__DATA PROVIDED__
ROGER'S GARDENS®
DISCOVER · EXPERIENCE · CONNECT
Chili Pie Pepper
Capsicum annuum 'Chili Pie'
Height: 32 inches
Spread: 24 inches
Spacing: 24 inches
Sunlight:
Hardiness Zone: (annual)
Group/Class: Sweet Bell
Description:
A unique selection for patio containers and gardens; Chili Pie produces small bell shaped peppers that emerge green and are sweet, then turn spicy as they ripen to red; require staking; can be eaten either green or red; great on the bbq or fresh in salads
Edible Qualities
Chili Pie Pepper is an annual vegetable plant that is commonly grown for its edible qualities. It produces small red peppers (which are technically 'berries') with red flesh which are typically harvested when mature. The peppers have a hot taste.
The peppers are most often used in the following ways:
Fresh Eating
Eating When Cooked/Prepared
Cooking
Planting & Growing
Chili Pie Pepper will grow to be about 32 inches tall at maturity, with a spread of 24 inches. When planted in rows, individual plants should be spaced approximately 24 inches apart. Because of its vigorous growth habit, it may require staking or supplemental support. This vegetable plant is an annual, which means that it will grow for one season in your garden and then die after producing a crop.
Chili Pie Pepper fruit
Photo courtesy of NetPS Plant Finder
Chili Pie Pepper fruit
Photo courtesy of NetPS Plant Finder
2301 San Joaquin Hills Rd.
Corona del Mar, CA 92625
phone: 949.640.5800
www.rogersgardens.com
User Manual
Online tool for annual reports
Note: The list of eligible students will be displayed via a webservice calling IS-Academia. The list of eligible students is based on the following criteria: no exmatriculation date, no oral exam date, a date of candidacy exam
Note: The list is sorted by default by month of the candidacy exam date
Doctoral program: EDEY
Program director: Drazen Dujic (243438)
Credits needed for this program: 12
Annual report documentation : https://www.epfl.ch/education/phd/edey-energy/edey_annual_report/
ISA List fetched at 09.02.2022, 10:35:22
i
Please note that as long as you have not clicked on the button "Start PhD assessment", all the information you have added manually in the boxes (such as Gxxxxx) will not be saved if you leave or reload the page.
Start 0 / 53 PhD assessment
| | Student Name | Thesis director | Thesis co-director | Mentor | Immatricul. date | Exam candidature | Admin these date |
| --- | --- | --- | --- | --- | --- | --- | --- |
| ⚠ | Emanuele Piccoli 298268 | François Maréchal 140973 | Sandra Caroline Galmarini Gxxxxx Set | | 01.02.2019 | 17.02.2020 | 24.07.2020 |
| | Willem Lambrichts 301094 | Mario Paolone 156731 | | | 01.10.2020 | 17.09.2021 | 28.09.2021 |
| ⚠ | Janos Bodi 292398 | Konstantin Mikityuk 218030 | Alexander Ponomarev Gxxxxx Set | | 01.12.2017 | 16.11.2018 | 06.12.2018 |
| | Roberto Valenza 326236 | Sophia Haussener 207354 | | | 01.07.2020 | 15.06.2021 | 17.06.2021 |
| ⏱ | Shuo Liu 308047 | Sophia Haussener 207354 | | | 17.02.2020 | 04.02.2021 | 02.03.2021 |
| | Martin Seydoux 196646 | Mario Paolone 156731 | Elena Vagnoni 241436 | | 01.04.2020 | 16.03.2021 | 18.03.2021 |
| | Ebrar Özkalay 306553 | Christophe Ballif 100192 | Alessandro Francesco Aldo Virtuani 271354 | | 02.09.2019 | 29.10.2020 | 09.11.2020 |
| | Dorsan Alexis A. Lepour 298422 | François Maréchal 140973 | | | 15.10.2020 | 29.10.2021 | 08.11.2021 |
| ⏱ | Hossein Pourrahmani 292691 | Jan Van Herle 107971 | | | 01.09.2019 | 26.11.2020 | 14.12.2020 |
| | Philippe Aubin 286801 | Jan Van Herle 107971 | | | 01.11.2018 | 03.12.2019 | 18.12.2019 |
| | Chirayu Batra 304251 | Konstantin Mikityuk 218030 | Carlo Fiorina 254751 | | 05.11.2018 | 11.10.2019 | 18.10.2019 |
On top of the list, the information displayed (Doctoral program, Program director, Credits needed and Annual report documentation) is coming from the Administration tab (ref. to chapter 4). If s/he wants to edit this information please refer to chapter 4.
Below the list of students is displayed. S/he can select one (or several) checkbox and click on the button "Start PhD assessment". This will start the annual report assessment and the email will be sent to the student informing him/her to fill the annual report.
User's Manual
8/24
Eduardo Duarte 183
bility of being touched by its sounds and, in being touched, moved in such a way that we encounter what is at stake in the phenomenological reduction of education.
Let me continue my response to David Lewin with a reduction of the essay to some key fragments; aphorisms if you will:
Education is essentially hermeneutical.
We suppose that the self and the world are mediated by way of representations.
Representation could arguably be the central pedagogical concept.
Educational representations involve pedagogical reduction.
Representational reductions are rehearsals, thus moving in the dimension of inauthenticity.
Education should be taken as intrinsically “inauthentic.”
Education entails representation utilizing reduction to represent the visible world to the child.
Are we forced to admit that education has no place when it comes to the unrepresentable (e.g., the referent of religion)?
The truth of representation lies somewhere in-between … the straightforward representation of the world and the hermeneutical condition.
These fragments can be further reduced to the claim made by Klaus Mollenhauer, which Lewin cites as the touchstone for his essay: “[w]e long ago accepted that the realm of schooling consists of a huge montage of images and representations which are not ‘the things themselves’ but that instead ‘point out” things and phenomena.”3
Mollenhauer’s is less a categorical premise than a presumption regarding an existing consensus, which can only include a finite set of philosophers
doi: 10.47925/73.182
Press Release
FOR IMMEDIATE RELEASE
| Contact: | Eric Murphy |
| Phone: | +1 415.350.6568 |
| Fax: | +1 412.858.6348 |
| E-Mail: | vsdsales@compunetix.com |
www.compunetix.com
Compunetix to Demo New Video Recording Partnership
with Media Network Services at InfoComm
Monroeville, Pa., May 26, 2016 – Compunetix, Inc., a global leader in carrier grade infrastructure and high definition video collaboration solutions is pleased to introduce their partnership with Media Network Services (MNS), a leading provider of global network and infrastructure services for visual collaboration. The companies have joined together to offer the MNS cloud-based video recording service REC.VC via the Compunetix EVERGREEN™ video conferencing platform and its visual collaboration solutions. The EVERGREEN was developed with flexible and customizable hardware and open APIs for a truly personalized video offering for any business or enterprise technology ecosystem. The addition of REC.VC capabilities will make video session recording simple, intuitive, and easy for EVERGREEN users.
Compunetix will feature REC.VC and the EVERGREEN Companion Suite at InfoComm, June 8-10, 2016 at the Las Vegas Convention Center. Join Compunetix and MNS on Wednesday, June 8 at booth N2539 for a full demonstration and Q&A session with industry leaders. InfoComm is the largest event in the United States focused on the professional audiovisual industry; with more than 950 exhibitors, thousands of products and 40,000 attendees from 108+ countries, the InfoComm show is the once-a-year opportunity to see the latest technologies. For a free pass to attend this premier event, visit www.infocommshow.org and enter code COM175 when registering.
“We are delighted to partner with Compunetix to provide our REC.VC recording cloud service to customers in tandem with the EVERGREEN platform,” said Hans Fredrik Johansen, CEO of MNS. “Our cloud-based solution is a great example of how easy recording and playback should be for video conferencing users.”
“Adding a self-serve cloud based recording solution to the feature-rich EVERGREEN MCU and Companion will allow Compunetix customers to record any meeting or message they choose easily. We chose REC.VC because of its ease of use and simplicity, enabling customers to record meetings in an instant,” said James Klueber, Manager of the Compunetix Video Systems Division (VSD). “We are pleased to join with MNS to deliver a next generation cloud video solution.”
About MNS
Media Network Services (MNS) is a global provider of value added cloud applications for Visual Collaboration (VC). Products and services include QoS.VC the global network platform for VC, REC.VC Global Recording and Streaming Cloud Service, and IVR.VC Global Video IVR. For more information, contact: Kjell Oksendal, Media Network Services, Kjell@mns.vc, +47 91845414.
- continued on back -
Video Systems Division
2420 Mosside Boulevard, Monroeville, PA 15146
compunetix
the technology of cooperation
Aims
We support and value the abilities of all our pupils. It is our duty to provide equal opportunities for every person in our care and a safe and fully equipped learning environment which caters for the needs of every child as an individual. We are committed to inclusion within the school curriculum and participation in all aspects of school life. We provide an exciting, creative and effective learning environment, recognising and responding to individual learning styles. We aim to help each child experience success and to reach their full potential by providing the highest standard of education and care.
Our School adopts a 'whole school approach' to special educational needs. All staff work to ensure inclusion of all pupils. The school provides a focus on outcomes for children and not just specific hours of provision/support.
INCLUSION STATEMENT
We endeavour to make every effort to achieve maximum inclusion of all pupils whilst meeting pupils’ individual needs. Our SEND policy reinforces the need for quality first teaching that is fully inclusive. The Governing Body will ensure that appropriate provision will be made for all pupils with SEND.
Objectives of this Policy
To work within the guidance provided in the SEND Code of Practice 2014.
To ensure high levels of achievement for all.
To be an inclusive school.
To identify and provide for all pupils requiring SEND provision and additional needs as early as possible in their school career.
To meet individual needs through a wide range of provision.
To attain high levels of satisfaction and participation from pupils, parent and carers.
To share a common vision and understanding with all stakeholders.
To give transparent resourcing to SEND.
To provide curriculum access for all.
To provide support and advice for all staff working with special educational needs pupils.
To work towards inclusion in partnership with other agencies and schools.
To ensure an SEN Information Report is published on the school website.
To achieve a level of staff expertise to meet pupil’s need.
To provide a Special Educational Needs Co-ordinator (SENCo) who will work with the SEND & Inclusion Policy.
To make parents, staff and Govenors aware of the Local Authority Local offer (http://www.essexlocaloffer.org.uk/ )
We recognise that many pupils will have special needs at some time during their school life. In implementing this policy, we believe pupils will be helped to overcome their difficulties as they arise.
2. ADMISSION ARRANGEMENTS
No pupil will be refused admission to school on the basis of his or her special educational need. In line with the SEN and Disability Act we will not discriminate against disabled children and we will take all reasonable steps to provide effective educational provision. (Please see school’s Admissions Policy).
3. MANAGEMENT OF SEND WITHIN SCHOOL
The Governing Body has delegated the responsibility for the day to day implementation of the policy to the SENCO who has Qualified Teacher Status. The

__TASK DETAILS__
Copy exactly, word for word, the line with "To ensure an" through the final line of the listing.

__SOLVED EXERCISE__
To ensure an SEN Information Report is published on the school website.
To achieve a level of staff expertise to meet pupil’s need.
To provide a Special Educational Needs Co-ordinator (SENCo) who will work with the SEND & Inclusion Policy.
To make parents, staff and Govenors aware of the Local Authority Local offer (http://www.essexlocaloffer.org.uk/ )
We recognise that many pupils will have special needs at some time during their school life. In implementing this policy, we believe pupils will be helped to overcome their difficulties as they arise.
2. ADMISSION ARRANGEMENTS
No pupil will be refused admission to school on the basis of his or her special educational need. In line with the SEN and Disability Act we will not discriminate against disabled children and we will take all reasonable steps to provide effective educational provision. (Please see school’s Admissions Policy).
3. MANAGEMENT OF SEND WITHIN SCHOOL
The Governing Body has delegated the responsibility for the day to day implementation of the policy to the SENCO who has Qualified Teacher Status. The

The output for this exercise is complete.